Tax strategies for a poor investment year
December 15, 2011
It wasn't exactly a banner year for investors.
As of mid-December, the S&P 500 was just shy of breaking even for the year. On the more conservative side, interest rates on savings accounts started the year barely above zero, and then proceeded to get even lower. CD and money market rates followed the same, sorry pattern.
If you're an investor looking to make the best of a bad year, here is a tax strategy that can help you find a silver lining--along with a commonly-practiced tax strategy that you should avoid:
Do: Invest your tax overpayment
If investments represent a significant part of your taxable income, you may have to make quarterly estimated tax payments throughout the year. Planning those payments is always a challenge, because market returns are so unpredictable.

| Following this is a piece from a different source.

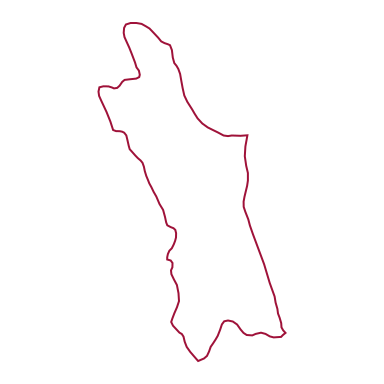 Douya-Onoyè, Ngounié, Gabon
{"feature_id": "22940354B97081518304262", "entity_name": "Douya-Onoyè", "entity_type": "district", "adm_level": 2, "iso_a3": "GAB", "parent_name": "Gabon", "parent_adm1": "Ngounié", "projection": "natural_earth1", "projection_center": [11.048, -1.613], "detail": "fine", "context": "isolated", "style": "outline", "palette": "rose", "viewbox_px": 384, "rotation_deg": 0, "n_neighbors": 0, "source": "geoboundaries", "source_scale": "gbopen_adm2", "svg_char_len": 2131}
<svg xmlns="http://www.w3.org/2000/svg" viewBox="0 0 384 384"><path d="M247.4,135.3L240.5,135.8L231.8,135.5L228.0,136.1L223.6,135.5L217.8,132.4L212.9,130.0L207.7,127.4L202.3,123.5L197.6,118.4L194.5,113.5L192.2,109.5L187.3,101.8L184.3,95.5L182.6,87.9L181.3,80.8L180.1,73.9L178.3,68.9L176.5,65.8L174.3,63.1L172.8,57.6L171.9,50.1L170.0,45.2L167.8,44.2L164.5,43.1L161.2,41.4L158.2,37.7L153.9,33.1L149.5,28.5L145.9,26.3L141.6,23.9L136.4,23.0L130.6,23.0L125.9,24.5L124.1,27.9L123.7,32.9L124.5,37.1L126.7,42.0L129.3,47.7L131.6,53.5L135.0,62.4L136.5,67.4L138.9,70.6L139.8,74.8L139.2,77.1L136.2,78.6L130.5,79.2L124.6,79.9L122.2,81.9L119.6,85.7L117.2,87.9L114.0,88.4L112.0,87.5L108.5,86.4L103.4,86.3L99.4,87.3L98.5,91.6L99.1,95.9L101.2,100.6L106.5,111.9L110.4,121.6L113.1,130.0L116.0,131.1L119.8,131.2L122.2,131.7L124.2,132.7L126.3,135.4L127.4,139.9L128.7,145.7L129.7,149.2L132.3,152.1L135.3,155.5L137.8,158.1L140.6,160.5L142.5,162.8L143.9,166.7L144.8,171.1L146.3,176.0L147.9,179.8L149.3,183.4L151.4,187.2L153.6,191.8L156.3,196.5L159.5,204.0L163.1,209.9L165.0,216.9L166.2,222.5L167.3,225.3L170.7,227.1L173.5,228.2L175.3,229.9L176.1,233.2L176.0,237.5L175.1,240.9L173.8,244.3L171.8,248.3L169.4,250.7L167.9,254.0L167.2,257.3L167.2,259.5L170.7,260.5L172.5,263.0L172.4,267.3L171.0,270.4L171.4,274.2L173.9,279.4L176.9,285.0L178.5,293.2L179.0,301.1L177.0,307.2L174.3,313.4L172.4,318.4L171.2,322.0L173.0,325.7L179.4,332.6L181.8,334.0L183.5,336.6L184.7,341.7L186.7,346.9L190.3,352.0L198.1,361.0L204.0,358.5L207.0,355.9L209.1,351.4L210.7,346.8L213.0,343.5L215.6,339.5L217.7,335.9L220.1,329.8L221.9,324.4L224.2,321.3L228.0,320.5L232.8,321.5L237.1,324.5L240.6,329.5L243.5,332.9L246.7,335.0L252.3,335.4L255.7,333.9L261.0,332.7L265.5,333.9L269.8,336.4L273.7,337.4L281.1,336.9L282.8,335.1L285.5,332.9L283.2,330.4L281.5,327.4L281.2,323.1L279.6,317.7L278.0,313.5L277.4,308.9L275.6,302.6L274.6,296.5L269.7,282.9L264.1,264.2L252.9,234.1L249.9,225.5L248.3,219.4L245.3,211.7L243.7,206.9L243.6,201.6L244.5,196.7L245.7,191.7L247.1,185.9L247.9,180.6L247.9,173.0L246.2,165.8L244.8,156.2L245.4,146.4L247.4,135.3Z" fill="none" stroke="#9f1239" stroke-width="2"/></svg>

For example, if you expected a normal 8 to 10 percent return from stocks this year, you probably overestimated your quarterly taxes, because the market turned out to be more or less flat through most of the year.
On a less dramatic scale, even savings accounts may have caused investors to overestimate taxes. After all, according to the FDIC, average savings account rates started the year at 0.17 percent. It would have been reasonable to expect that those rates wouldn't get any lower, and might possibly rise over the course of the year. However, they did get lower, dropping to 0.11 percent by December. Again, it was a similar story with CD and money market accounts, so any income projections based on bank rates at the start of the year may have caused you to overestimate your quarterly tax payments.
If you overpaid your 2011 taxes, you have the option of simply applying the excess to your 2012 taxes. However, with the stock market still at a fairly depressed level, this might be a good time to take that excess and get it invested, as long as you'll have the cash flow to meet your 2012 quarterly tax payments as the year goes on. After all, the most powerful investments you can make are those that occur when the market is down.
Don't: Harvest losses
One thing investors often do when the market is down is "harvest losses" for tax purposes--sell stocks that are below cost so they can apply the loss against their taxable gains.
If you do the math, though, harvesting losses is usually penny-wise and pound-foolish. The taxes you save apply only to the amount of the loss on a stock, whereas the potential return while you are out of the market applies to the entire value of the stock. Unless you've given up on the investment anyway, harvesting losses can result in missed opportunities.
Because 2011 was a year of disappointing returns, most investors shouldn't have a problem with taxes this year. It's enough to get you hoping for a higher tax bill in 2012--if that's the price of higher returns.